YOUR ASSIGNMENT:
Answer these questions from the post about orphaned timeout sleep processes:
(a) What real time is shown when the output of timeout02.sh is piped into cat?
(b) In which shell did the "set -m" approach fail?
(c) Into what kind of code does the post suggest moving the timeout code for a portable fix?

[LTP] [RFC] Shell API timeout sleep orphan processes

Fri Apr 30 13:08:26 CEST 2021

Hi,

I am looking into getting rid of our custom patches for ltp.
One of these patches fixes the problem, that the timeout sleep process 
is orphaned, if the test does not timeout.

The kill code is not working as expected, because it only kills the 
shell process spawned by "sleep $sec && _tst_kill_test &".
We are running single ltp tests using robot framework and robot waits 
until all processes of session have finished.

This can also be seen by piping the output of a testrun into cat (eg. 
with timeout02.sh from newlib_test/shell):
$ time sh -c './timeout02.sh >/dev/null | cat'
timeout02 1 TINFO: timeout per run is 0h 0m 2s
timeout02 1 TPASS: timeout 2 set (LTP_TIMEOUT_MUL='1')

[snip]

real    0m2,011s

The test does nothing, and completes in < 100ms. This can be seen 
without piping through cat:

time sh -c 'PATH="$PWD:$PWD/../../../testcases/lib/:$PATH" ./timeout02.sh'
timeout02 1 TINFO: timeout per run is 0h 0m 2s
timeout02 1 TPASS: timeout 2 set (LTP_TIMEOUT_MUL='1')

[snip]

real    0m0,010s

I am not sure what the best approach for fixing these sleep orphans is. 
Out patch uses "set -m" around the start of the timer, this makes most 
of the shells create a new process group, but it failed (at least did 
not work) in zsh. The killing of the timeout process is then changed to 
kill the process group (kill -- -$_tst_setup_timer_pid).
This works fine at least for some shells.

The only way to fix this really portable I can think of is moving the 
timeout code (including the logic in _tst_kill_test) into c code. This 
way there would only be one binary, that can be killed flawlessly.

Do you have any other idea or do you think this "bug" is not relevant 
enough to be fixed?

Thanks,
Joerg

EXERCISE DATA:
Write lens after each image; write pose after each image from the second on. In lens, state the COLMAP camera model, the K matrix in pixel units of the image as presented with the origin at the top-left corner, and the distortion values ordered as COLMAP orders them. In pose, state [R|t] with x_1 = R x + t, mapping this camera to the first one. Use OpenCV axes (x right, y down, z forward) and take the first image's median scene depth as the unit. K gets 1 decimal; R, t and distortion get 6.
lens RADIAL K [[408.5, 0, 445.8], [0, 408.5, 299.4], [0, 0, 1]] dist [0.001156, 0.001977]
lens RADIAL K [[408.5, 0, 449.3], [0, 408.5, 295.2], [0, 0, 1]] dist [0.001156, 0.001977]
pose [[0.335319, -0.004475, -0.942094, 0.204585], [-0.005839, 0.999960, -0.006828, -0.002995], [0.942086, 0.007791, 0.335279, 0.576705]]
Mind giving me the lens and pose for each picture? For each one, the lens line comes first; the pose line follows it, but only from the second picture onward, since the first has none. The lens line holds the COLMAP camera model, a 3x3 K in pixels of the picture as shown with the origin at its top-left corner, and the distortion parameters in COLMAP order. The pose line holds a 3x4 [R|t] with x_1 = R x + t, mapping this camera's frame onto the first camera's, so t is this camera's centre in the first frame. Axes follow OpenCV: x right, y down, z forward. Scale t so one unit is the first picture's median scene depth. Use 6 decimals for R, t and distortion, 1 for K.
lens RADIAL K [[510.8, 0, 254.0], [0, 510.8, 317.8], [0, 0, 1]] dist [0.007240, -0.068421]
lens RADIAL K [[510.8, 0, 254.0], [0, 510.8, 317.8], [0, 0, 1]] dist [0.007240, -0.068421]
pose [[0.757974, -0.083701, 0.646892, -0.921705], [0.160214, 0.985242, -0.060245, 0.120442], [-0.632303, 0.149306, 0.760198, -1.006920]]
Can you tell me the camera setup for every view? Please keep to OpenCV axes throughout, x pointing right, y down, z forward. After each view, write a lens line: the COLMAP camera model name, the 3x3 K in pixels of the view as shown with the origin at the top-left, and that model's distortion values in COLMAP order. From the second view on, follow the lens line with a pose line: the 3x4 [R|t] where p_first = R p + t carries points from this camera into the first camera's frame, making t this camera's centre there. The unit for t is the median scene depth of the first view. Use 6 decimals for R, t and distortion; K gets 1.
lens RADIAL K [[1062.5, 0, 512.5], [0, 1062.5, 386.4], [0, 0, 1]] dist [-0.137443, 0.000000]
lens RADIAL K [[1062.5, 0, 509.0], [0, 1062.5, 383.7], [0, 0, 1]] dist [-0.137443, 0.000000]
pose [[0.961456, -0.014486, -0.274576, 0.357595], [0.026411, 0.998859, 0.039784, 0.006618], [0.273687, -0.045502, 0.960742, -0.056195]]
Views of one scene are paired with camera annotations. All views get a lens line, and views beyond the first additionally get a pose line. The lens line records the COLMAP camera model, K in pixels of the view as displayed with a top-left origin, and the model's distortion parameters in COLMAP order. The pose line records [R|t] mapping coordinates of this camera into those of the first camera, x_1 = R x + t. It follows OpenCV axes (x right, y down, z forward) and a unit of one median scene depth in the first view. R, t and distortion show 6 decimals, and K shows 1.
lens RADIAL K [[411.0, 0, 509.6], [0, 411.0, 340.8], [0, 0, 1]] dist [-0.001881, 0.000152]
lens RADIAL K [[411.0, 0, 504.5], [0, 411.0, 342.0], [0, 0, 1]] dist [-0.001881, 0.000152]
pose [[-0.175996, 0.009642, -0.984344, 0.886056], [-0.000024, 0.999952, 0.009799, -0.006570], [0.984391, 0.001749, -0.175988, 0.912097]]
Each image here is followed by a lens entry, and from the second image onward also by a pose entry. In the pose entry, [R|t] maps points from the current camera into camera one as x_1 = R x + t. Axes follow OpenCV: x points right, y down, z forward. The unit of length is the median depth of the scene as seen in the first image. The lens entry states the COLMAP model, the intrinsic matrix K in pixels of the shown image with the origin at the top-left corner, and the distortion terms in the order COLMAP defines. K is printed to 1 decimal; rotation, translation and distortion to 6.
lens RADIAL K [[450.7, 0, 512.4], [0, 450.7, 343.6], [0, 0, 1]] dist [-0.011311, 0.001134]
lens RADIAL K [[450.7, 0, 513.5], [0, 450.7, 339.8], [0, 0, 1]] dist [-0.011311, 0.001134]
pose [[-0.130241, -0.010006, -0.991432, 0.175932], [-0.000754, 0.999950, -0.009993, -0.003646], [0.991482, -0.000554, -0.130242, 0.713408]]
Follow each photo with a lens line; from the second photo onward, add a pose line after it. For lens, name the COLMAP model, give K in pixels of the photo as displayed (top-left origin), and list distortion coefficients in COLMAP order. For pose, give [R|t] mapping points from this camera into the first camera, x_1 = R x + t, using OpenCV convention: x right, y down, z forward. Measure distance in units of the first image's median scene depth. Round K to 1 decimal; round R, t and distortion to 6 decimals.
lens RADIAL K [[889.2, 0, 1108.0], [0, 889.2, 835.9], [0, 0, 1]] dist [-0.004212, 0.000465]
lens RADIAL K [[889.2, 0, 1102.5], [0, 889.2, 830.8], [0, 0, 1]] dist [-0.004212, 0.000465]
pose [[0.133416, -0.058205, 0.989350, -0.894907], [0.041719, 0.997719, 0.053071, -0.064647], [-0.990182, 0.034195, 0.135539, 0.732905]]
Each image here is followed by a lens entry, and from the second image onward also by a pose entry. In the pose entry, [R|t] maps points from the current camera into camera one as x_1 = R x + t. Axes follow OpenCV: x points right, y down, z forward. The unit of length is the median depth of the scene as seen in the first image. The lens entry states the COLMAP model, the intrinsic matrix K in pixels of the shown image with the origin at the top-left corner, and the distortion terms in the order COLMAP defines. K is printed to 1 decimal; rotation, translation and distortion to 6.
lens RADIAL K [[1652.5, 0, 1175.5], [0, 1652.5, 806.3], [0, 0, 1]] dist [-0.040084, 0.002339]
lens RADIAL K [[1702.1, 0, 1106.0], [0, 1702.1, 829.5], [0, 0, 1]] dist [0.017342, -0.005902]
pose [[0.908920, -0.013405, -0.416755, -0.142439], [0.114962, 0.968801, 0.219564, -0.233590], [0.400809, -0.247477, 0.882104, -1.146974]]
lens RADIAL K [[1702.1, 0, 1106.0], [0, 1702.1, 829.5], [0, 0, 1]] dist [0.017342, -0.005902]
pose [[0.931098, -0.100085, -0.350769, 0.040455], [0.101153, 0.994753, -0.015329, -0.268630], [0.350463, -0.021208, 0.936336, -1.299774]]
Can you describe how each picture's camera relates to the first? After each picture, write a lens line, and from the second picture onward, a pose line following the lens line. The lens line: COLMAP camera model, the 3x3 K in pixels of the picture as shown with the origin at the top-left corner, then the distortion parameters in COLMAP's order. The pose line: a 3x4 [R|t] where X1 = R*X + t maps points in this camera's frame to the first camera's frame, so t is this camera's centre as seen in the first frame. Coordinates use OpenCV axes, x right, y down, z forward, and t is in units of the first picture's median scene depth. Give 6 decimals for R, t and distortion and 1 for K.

OUTPUT OF THE EXERCISE:
(a) 0m2,011s
(b) zsh
(c) C code